These functions were used to calculate action probability shifts in the RL models. For continous action space you can use the continous_density_shift function while for discrete action space you can use the discrete_density_shift function. You only have to pass the actions taken by the agent with pretrained model and after finetuning and retraining the rl model what were new actions taken during the same rollouts. The function will return the plots of action probability shift for each action.

In [None]:
import matplotlib.pyplot as plt
import numpy as np
from sklearn.neighbors import KernelDensity

In [None]:
def continous_density_shift(pretrained_actions, finetuned_actions):
    # Assuming list1 and list2 are your data lists
    list1 = np.array(pretrained_actions)  # Make sure these are numpy arrays
    list2 = np.array(finetuned_actions)

    # Reshaping data for KDE
    list1 = list1.reshape(-1, 1)
    list2 = list2.reshape(-1, 1)

    # Setting up KDE for both datasets
    kde1 = KernelDensity(kernel='gaussian', bandwidth=0.5).fit(list1)
    kde2 = KernelDensity(kernel='gaussian', bandwidth=0.5).fit(list2)

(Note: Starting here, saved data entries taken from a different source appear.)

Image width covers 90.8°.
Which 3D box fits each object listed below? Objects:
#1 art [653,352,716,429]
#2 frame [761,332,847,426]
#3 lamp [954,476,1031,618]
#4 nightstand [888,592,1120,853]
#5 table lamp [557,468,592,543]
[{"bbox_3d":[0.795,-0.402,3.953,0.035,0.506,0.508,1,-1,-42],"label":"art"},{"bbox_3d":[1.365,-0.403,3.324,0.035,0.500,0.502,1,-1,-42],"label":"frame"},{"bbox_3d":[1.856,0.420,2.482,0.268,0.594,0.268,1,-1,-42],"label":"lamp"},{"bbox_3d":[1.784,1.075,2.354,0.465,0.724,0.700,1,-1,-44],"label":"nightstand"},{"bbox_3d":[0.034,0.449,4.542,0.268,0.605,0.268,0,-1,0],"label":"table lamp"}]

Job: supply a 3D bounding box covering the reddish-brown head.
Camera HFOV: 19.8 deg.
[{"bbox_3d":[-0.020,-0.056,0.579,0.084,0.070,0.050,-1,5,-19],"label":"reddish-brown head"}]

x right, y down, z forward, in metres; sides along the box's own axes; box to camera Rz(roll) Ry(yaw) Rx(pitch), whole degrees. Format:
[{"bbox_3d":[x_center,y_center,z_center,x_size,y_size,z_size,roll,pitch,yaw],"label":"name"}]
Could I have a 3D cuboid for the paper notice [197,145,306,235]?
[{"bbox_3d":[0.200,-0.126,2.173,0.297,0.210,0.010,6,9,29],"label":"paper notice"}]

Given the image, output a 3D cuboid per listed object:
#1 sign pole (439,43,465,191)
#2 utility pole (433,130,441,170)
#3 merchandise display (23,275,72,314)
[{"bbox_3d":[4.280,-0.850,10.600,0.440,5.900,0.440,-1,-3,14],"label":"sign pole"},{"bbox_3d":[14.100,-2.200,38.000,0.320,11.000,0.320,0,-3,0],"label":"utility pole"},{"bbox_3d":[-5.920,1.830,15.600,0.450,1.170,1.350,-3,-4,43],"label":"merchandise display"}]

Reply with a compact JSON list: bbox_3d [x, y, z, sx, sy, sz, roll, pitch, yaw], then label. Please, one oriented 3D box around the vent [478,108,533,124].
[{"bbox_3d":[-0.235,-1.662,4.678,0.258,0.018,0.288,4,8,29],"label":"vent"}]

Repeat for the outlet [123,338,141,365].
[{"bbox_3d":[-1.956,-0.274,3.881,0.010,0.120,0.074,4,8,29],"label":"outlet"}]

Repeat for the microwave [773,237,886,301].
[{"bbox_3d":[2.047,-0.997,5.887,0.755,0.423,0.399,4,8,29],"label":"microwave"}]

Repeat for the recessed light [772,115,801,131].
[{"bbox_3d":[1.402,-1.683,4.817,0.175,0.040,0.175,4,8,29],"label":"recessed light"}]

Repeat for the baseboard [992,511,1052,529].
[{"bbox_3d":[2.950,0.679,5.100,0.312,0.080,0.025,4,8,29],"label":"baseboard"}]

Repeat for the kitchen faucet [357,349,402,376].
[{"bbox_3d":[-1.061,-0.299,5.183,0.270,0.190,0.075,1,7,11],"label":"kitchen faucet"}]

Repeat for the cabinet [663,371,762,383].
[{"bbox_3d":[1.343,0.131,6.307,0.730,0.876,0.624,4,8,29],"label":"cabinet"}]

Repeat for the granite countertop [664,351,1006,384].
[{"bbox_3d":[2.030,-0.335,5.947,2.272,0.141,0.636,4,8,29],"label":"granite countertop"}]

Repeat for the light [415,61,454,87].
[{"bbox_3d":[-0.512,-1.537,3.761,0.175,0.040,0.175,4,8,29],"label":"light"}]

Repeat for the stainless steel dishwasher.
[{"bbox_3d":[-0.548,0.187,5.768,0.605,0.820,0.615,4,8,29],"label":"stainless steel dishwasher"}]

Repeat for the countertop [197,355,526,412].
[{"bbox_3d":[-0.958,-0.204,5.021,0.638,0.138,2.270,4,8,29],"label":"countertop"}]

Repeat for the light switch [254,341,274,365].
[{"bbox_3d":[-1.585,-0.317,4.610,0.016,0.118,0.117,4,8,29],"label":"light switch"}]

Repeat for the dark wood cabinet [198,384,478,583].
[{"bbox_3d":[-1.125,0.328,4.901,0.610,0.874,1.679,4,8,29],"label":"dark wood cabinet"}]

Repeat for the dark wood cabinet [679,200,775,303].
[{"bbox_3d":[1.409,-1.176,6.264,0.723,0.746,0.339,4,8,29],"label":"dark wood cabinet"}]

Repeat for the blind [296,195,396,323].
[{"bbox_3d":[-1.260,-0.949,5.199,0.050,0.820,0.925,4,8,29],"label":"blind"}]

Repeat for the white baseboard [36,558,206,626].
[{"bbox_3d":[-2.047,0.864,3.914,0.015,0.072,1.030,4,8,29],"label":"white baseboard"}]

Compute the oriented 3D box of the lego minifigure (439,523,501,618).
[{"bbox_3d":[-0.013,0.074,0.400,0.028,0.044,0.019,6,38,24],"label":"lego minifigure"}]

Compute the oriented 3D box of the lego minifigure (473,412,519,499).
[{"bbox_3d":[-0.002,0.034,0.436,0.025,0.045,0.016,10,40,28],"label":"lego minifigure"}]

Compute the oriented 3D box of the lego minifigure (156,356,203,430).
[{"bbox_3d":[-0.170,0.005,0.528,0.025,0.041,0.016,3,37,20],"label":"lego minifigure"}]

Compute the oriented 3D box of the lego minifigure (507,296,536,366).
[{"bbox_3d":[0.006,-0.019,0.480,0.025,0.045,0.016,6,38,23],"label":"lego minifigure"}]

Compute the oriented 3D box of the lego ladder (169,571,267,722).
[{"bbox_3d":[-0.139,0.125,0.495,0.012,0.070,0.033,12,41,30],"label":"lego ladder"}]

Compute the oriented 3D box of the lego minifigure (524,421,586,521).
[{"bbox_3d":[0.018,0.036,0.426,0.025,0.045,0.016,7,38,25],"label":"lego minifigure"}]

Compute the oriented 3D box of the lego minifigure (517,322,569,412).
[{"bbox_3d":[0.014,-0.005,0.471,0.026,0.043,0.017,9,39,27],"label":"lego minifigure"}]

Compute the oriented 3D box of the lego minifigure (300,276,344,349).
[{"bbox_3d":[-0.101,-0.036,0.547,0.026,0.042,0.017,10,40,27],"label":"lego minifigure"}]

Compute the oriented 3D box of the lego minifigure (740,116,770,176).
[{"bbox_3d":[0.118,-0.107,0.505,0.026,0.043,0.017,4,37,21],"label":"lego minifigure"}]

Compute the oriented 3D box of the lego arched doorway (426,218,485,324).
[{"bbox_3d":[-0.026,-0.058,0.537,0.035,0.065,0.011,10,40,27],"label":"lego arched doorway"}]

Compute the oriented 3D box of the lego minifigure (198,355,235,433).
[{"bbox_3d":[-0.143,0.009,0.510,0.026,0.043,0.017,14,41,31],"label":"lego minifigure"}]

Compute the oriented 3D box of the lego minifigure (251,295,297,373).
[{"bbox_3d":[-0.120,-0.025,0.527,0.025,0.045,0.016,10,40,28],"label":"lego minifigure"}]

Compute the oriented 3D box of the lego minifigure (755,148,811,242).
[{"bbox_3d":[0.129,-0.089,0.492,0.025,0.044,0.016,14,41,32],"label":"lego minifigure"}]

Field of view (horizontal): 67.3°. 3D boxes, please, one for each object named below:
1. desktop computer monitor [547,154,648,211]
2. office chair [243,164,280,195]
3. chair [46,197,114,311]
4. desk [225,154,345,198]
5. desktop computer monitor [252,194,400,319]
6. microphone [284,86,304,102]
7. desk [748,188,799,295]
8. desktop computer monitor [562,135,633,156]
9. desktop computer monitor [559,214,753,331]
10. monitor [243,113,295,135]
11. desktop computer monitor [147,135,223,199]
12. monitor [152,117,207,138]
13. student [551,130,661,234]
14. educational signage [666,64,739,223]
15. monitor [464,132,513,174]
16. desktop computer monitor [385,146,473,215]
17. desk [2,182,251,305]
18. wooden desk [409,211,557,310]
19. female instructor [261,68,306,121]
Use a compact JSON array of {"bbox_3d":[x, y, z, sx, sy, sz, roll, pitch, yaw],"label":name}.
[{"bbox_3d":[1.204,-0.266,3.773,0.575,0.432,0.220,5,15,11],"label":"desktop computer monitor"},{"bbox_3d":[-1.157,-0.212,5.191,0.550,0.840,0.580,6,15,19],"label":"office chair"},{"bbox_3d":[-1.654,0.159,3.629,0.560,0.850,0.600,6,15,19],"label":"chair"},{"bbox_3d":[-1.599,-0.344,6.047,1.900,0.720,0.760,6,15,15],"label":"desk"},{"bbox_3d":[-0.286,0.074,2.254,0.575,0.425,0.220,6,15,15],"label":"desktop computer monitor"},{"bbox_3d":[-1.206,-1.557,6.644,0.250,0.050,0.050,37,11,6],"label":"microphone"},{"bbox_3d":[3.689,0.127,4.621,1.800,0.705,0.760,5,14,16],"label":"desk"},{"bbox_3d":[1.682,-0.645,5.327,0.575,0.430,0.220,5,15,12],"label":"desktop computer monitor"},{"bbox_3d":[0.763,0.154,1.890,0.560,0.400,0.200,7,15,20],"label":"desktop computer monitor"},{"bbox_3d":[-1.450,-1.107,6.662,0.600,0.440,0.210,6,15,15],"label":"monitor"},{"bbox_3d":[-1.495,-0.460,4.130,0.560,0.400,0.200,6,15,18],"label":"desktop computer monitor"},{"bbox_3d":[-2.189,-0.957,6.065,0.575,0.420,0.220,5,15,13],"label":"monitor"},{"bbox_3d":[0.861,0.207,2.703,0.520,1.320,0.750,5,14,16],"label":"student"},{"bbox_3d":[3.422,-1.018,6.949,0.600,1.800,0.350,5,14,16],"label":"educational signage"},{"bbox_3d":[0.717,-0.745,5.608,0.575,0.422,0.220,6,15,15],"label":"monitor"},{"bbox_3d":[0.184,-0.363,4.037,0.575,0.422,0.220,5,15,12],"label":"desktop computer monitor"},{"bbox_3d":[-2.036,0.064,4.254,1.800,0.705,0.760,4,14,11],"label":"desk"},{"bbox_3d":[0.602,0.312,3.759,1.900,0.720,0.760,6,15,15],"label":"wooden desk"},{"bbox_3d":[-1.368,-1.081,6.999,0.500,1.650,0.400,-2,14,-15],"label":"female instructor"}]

    # Creating an array of values to evaluate the KDE on
    x_d = np.linspace(min(np.min(list1), np.min(list2)), max(np.max(list1), np.max(list2)), 1000)
    x_d = x_d.reshape(-1, 1)

    # Evaluating KDE for both sets
    log_dens1 = kde1.score_samples(x_d)
    log_dens2 = kde2.score_samples(x_d)

    # Plotting
    plt.fill_between(x_d[:, 0], np.exp(log_dens1), alpha=0.5, label='Pretrained')
    plt.fill_between(x_d[:, 0], np.exp(log_dens2), alpha=0.5, label='Finetuned')

    # Adding labels and title
    plt.xlabel('Action', fontsize=14)
    plt.ylabel('Probability', fontsize=14)
    plt.title('Action Probability Shift', fontsize=14)

    # Create legend & Show graphic
    plt.legend(fontsize=11)
    plt.show()

def discrete_density_shift(pretrained_actions, finetuned_actions):
    unique_actions_pre, action_counts_pre = np.unique(pretrained_actions, return_counts=True)
    unique_actions_post, action_counts_post = np.unique(finetuned_actions, return_counts=True)

    width = 0.4
    space = 0

    unique_actions_pre_adjusted = unique_actions_pre - (width + space) / 2
    unique_actions_post_adjusted = unique_actions_post + (width + space) / 2

    plt.bar(unique_actions_pre_adjusted, action_counts_pre, width, label='Pretrained')
    plt.bar(unique_actions_post_adjusted, action_counts_post, width, label='Finetuned')
    plt.xlabel('Action', fontsize=16)
    plt.ylabel('Frequency', fontsize=16)
    # plt.tick_params(axis='both', which='major', labelsize=14)
    plt.legend()
    plt.title('Discrete Actions Shift', fontsize=16)
    plt.show()